Because they can often require a complete reinstallation, security compromises are best treated as disasters. A business can be crippled for days while a compromised server is reconstructed and the kinks worked out, but this needn't be the case if you apply the same thoroughness to incident recovery that you would to any physical calamity.
Many sites have mechanisms to deal with the need to suddenly reinstall a machine, but even well prepared sites are likely to have a few servers that can't be reinstalled quickly. There are a number of different approaches to backups and system management that can make recovering from a compromise much more pleasant, however. Pleasant enough that rounding up the last of those oddball servers and bringing them in line with your recovery plan is well worth your time. The main tenets we'll consider:
- Systems should be automated, using configuration management tools, such that every server can be reinstalled easily and brought back to working order without any manual intervention.
- Backup plans should take into consideration the need for total system recovery, including procedures to make disk images of the most important servers.
- To verify the procedures and infrastructure are conducive to success, teams should practice recovering from a compromise of the most important server using spare hardware, and then put it into production for a short test period.
Cookie-cutter servers are the name of the game. Any divergence from a standard OS load absolutely must be documented and automated. If you aren't already immersed in the wonderful world of configuration management, take a serious look at puppet or cfengine.
Even something as simple as disk failures can be a major disaster if you have servers running unknown and undocumented configurations. If you're in this position, your situation is dire. Hopefully there's some documentation available to aid in converting these servers to some type of automated configuration system. Frequently there won't be; in fact, simply rebooting a server may cause it to stop functioning because services aren't configured to start at boot time. Frankly, if you've ever experienced this, you aren't doing things properly.
Most sites are somewhere in-between. Perhaps they have a half-implemented configuration management infrastructure or just a few machines that are completely divergent. It may be too much work to get them in line with the standard server load. That's OK, in small doses, but the oddball servers must get some special treatment, since they aren't completely automated.
In an ideal situation, you'll only be backing up attached storage, SAN or otherwise, because the OS data doesn't matter. In this case you can suck data directly off storage gear for full backups, and the OS doesn't even have to be involved (assuming a SAN infrastructure). Very few servers will have local storage that's vital, because all divergent information is stored in your configuration management software or perhaps mounted over NFS.

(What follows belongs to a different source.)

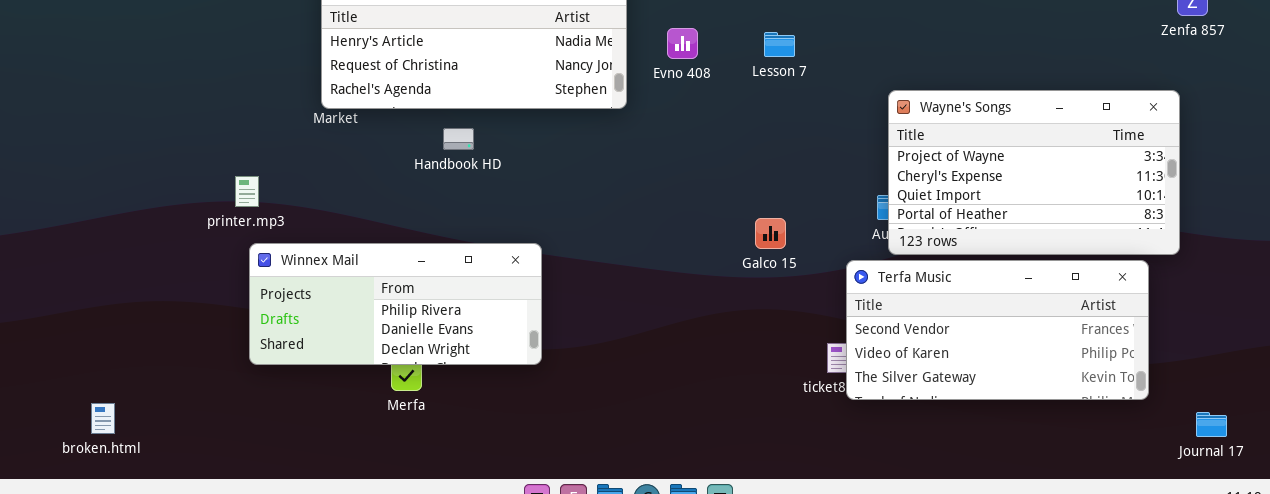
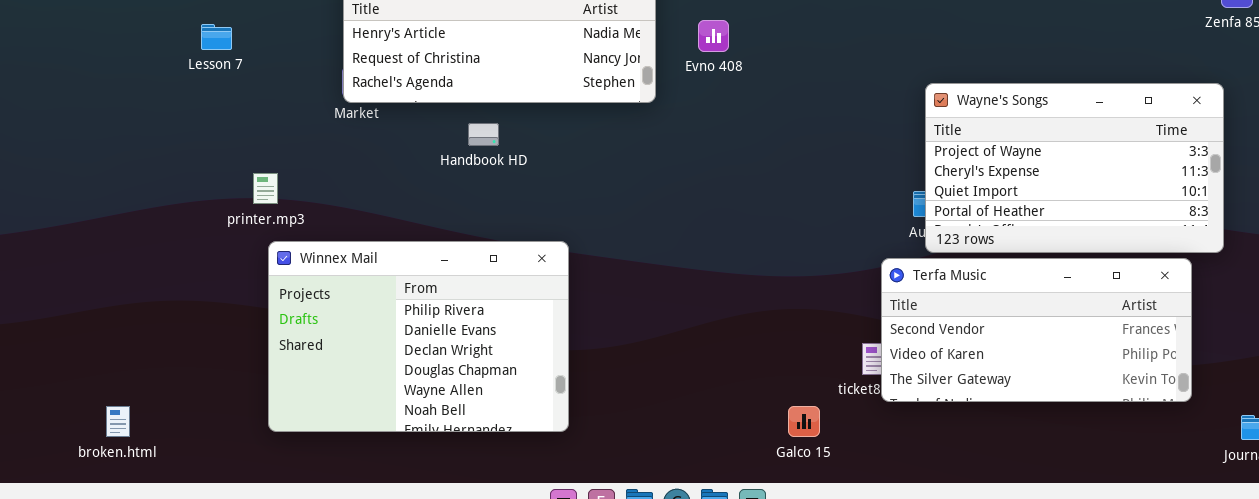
Lesson 7: [764,32,795,57] -> [201,24,232,50], moved
Galco 15: [755,218,786,249] -> [788,406,820,437], moved
Winnex Mail: [249,243,542,365] -> [268,241,569,432], resized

For the not-so-lucky, or perhaps the host that holds the configuration management data, there needs to be a sane mechanism for backing up the data. Not just backing it up—that's easy to do—backing it up in a restorable manner. The most common backup methods will spread at least a week's worth of data across many tapes, making it a royal pain to completely restore an entire file system.
There are virtual tape libraries that make this a bit more tolerable, but the restoration process still isn't quick when you need to completely rebuild a server that requires tons of customizing. That requires disk images.
Any critical server should have two OS disks mirrored; that's a given. What we're talking about here is creating an entire disk image and backing that up as well. Storing a week's worth of those is certainly handy when you need to back up a few days. Just like VMware snapshots, in fact, but for full servers. Ideally you don't want to do that, but for small shops or disaster situations it sure beats reconstructing a server from memory and 5-20 tapes' worth of backup.
The Security Aspect
As was discussed in "How Do You Know When You've Been Owned?," you're not always 100 percent certain you've been hacked. In the situations where you need to reinstall the server, e.g. root was compromised, it's usually clearer. But wouldn't it be better if a suspected security incident could be cleaned up with a simple reload and no manual intervention?
Some say yes, some say no. You'll certainly want to know how someone was able to breach your perimeter, which usually leads to a full determination of whether or not you're in danger. But even a hacked Web site can pose risks later on down the road, even if it's cleaned up. The choice is yours.
The absolute best solution is to have every server configuration well documented and automated. The system disk can also be archived for security-related or other disaster recovery needs. Many servers nowadays (HP started it) are coming with internal USB connections. The idea is to flash a Linux boot image onto the USB drive, so that if the need arises, you can boot off the USB disk and 'dd' over the OS image you need. Limited to the speed of your network, this is the fastest method of disaster recovery.
In short, you need to put yourself in a position where all your servers are like the others. Divergent cases should be automated such that they will resume their prior configuration shortly after having been reinstalled—without manual intervention.
In addition to automated servers, your most critical servers should be doubly; nay, triply backed up. Their configurations (IP addresses, files, everything) documented and automated, the normal tape backup rotations, and frequent OS disk images to ensure fast recovery in the event of any disaster. Your job will be easier, your company will be happier, and therefore your life will be easier.